UC Berkeley

1. Movements of either the contralateral or ipsilateral arm produce changes in neural activity insensorimotor cortex as well as subcortical structures. To better understand what information is encoded by the ipsilateral arm, and if this information could be used in more applied settings (i.e., deep brain stimulation), we conducted two experiments utilizing patients who have intracranial recordings for clinical purposes. In the first study we examined patients with intracranial grids implanted in either the left or the right hemisphere. Implementing a crossvalidated kinematic encoding model, we found stronger bilateral encoding in the left hemisphere, an effect that was present during preparation and was amplified during execution. Consistent with this asymmetry, we also observed better across-arm generalization in the left hemisphere. The more extensive bilateral encoding in the left hemisphere adds a new perspective to the pervasive neuropsychological finding that the left hemisphere plays a dominant role in praxis.
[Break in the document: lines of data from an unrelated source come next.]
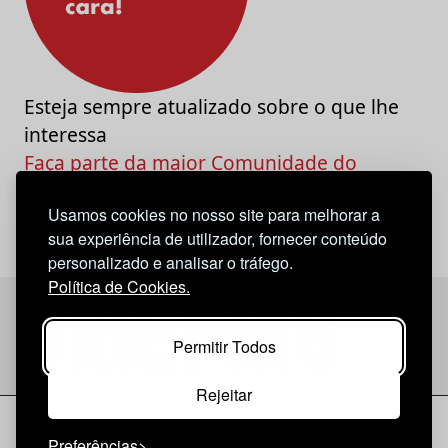
Esteja sempre atualizado sobre o que lhe
interessa
Faça parte da maior Comunidade do
Marketing e da Criatividade
Usamos cookies no nosso site para melhorar a
sua experiência de utilizador, fornecer conteúdo
personalizado e analisar o tráfego.
Política de Cookies.
Permitir Todos
Rejeitar
Considerações Legais
© 2026 Briefing |
O Nosso Estatuto
Preferências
In the second study we examined neural recordings from patients with a deep brain stimulation lead targeting the subthalamic nucleus as well as a cortical strip while they made repetitive hand movements. We fit the continuous EMG to the neural activity using a cross-validated encoding model and found that electrodes in the subthalamic region encode both hands equally well whereas in the sensorimotor cortex we found a strong contralateral bias. In addition, we found that electrodes in the subthalamic region generalize across arms better than the sensorimotor cortex and appear to be more sensitive to context (i.e., whether the other arm is engaged in the task or not). 2. Non-invasive brain stimulation (NIBS) can safely manipulate neural excitability in the human brain, providing neuroscientists with a powerful tool to advance our understanding of brain function and clinicians with novel interventions in the treatment of neurological and psychiatric disorders. We have developed a new NIBS system, kilohertz transcranial magnetic perturbation (kTMP), which can produce subthreshold modulations of neural activity with a cortical E-field of up to 7.6 V/m at 5 kHz. In two experiments we show that kTMP can modulate cortical excitability both with non-modulated waveforms at kilohertz frequencies and with amplitude modulated frequencies which are physiologically relevant for endogenous frequencies.